** Opening Record extracts block **
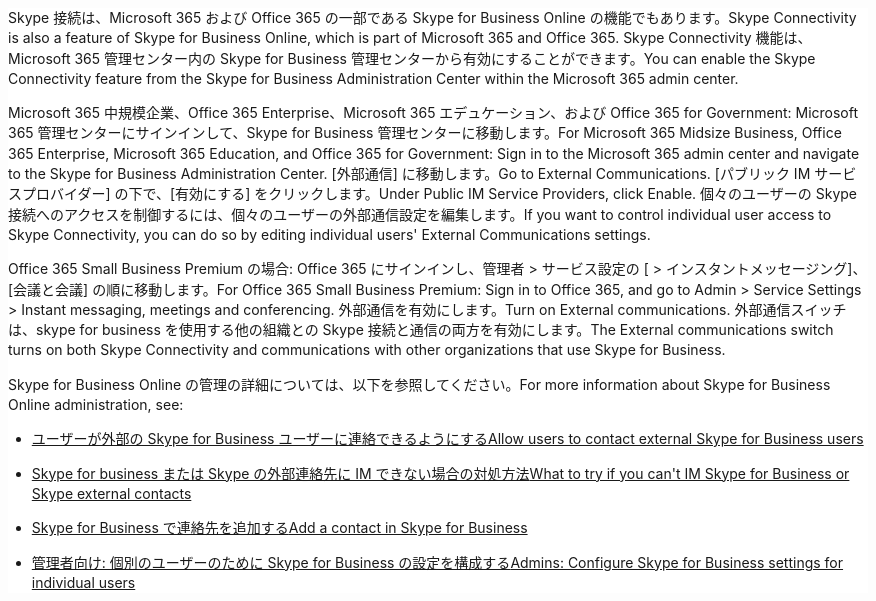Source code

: <span data-ttu-id="834fa-150">Skype 接続は、Microsoft 365 および Office 365 の一部である Skype for Business Online の機能でもあります。</span><span class="sxs-lookup"><span data-stu-id="834fa-150">Skype Connectivity is also a feature of Skype for Business Online, which is part of Microsoft 365 and Office 365.</span></span> <span data-ttu-id="834fa-151">Skype Connectivity 機能は、Microsoft 365 管理センター内の Skype for Business 管理センターから有効にすることができます。</span><span class="sxs-lookup"><span data-stu-id="834fa-151">You can enable the Skype Connectivity feature from the Skype for Business Administration Center within the Microsoft 365 admin center.</span></span>
  
<span data-ttu-id="834fa-152">Microsoft 365 中規模企業、Office 365 Enterprise、Microsoft 365 エデュケーション、および Office 365 for Government: Microsoft 365 管理センターにサインインして、Skype for Business 管理センターに移動します。</span><span class="sxs-lookup"><span data-stu-id="834fa-152">For Microsoft 365 Midsize Business, Office 365 Enterprise, Microsoft 365 Education, and Office 365 for Government: Sign in to the Microsoft 365 admin center and navigate to the Skype for Business Administration Center.</span></span> <span data-ttu-id="834fa-153">[外部通信] に移動します。</span><span class="sxs-lookup"><span data-stu-id="834fa-153">Go to External Communications.</span></span> <span data-ttu-id="834fa-154">[パブリック IM サービスプロバイダー] の下で、[有効にする] をクリックします。</span><span class="sxs-lookup"><span data-stu-id="834fa-154">Under Public IM Service Providers, click Enable.</span></span> <span data-ttu-id="834fa-155">個々のユーザーの Skype 接続へのアクセスを制御するには、個々のユーザーの外部通信設定を編集します。</span><span class="sxs-lookup"><span data-stu-id="834fa-155">If you want to control individual user access to Skype Connectivity, you can do so by editing individual users' External Communications settings.</span></span>
  
<span data-ttu-id="834fa-156">Office 365 Small Business Premium の場合: Office 365 にサインインし、管理者 \> サービス設定の [ \> インスタントメッセージング]、[会議と会議] の順に移動します。</span><span class="sxs-lookup"><span data-stu-id="834fa-156">For Office 365 Small Business Premium: Sign in to Office 365, and go to Admin \> Service Settings \> Instant messaging, meetings and conferencing.</span></span> <span data-ttu-id="834fa-157">外部通信を有効にします。</span><span class="sxs-lookup"><span data-stu-id="834fa-157">Turn on External communications.</span></span> <span data-ttu-id="834fa-158">外部通信スイッチは、skype for business を使用する他の組織との Skype 接続と通信の両方を有効にします。</span><span class="sxs-lookup"><span data-stu-id="834fa-158">The External communications switch turns on both Skype Connectivity and communications with other organizations that use Skype for Business.</span></span>
  
<span data-ttu-id="834fa-159">Skype for Business Online の管理の詳細については、以下を参照してください。</span><span class="sxs-lookup"><span data-stu-id="834fa-159">For more information about Skype for Business Online administration, see:</span></span>
  
- [<span data-ttu-id="834fa-160">ユーザーが外部の Skype for Business ユーザーに連絡できるようにする</span><span class="sxs-lookup"><span data-stu-id="834fa-160">Allow users to contact external Skype for Business users</span></span>](../../SfbOnline/set-up-skype-for-business-online/allow-users-to-contact-external-skype-for-business-users.md)

- [<span data-ttu-id="834fa-161">Skype for business または Skype の外部連絡先に IM できない場合の対処方法</span><span class="sxs-lookup"><span data-stu-id="834fa-161">What to try if you can't IM Skype for Business or Skype external contacts</span></span>](https://support.office.com/article/What-to-try-if-you-cant-IM-Skype-for-Business-Lync-or-Skype-external-contacts-87f6d5d7-3b8c-4196-9c8c-1dabb75f54b8?ui=en-US&amp;rs=en-US&amp;ad=US)
    
- [<span data-ttu-id="834fa-162">Skype for Business で連絡先を追加する</span><span class="sxs-lookup"><span data-stu-id="834fa-162">Add a contact in Skype for Business</span></span>](https://support.office.com/article/Add-a-contact-in-Skype-for-Business-89338023-2adf-4f5c-90b6-f8b6f72fadd1)
  
- [<span data-ttu-id="834fa-163">管理者向け: 個別のユーザーのために Skype for Business の設定を構成する</span><span class="sxs-lookup"><span data-stu-id="834fa-163">Admins: Configure Skype for Business settings for individual users</span></span>](../../SfbOnline/set-up-skype-for-business-online/configure-skype-for-business-settings-for-individual-users.md)
    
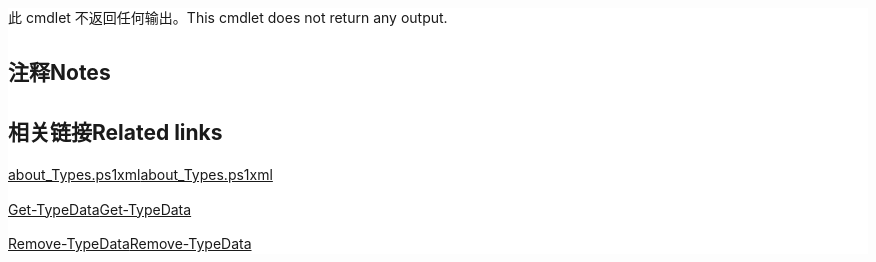 <span data-ttu-id="8d802-304">此 cmdlet 不返回任何输出。</span><span class="sxs-lookup"><span data-stu-id="8d802-304">This cmdlet does not return any output.</span></span>

## <span data-ttu-id="8d802-305">注释</span><span class="sxs-lookup"><span data-stu-id="8d802-305">Notes</span></span>

## <span data-ttu-id="8d802-306">相关链接</span><span class="sxs-lookup"><span data-stu-id="8d802-306">Related links</span></span>

[<span data-ttu-id="8d802-307">about_Types.ps1xml</span><span class="sxs-lookup"><span data-stu-id="8d802-307">about_Types.ps1xml</span></span>](../Microsoft.PowerShell.Core/About/about_Types.ps1xml.md)

[<span data-ttu-id="8d802-308">Get-TypeData</span><span class="sxs-lookup"><span data-stu-id="8d802-308">Get-TypeData</span></span>](Get-TypeData.md)

[<span data-ttu-id="8d802-309">Remove-TypeData</span><span class="sxs-lookup"><span data-stu-id="8d802-309">Remove-TypeData</span></span>](Remove-TypeData.md)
** Closing Record extracts block **
• _Problem to work on_:
Reproduce unchanged every line of the material from the one containing "Online administration, see:</span></span>" down to the one containing "for business または", both included.

• _Task answer_:
<span data-ttu-id="834fa-159">Skype for Business Online の管理の詳細については、以下を参照してください。</span><span class="sxs-lookup"><span data-stu-id="834fa-159">For more information about Skype for Business Online administration, see:</span></span>
  
- [<span data-ttu-id="834fa-160">ユーザーが外部の Skype for Business ユーザーに連絡できるようにする</span><span class="sxs-lookup"><span data-stu-id="834fa-160">Allow users to contact external Skype for Business users</span></span>](../../SfbOnline/set-up-skype-for-business-online/allow-users-to-contact-external-skype-for-business-users.md)

- [<span data-ttu-id="834fa-161">Skype for business または Skype の外部連絡先に IM できない場合の対処方法</span><span class="sxs-lookup"><span data-stu-id="834fa-161">What to try if you can't IM Skype for Business or Skype external contacts</span></span>](https://support.office.com/article/What-to-try-if-you-cant-IM-Skype-for-Business-Lync-or-Skype-external-contacts-87f6d5d7-3b8c-4196-9c8c-1dabb75f54b8?ui=en-US&amp;rs=en-US&amp;ad=US)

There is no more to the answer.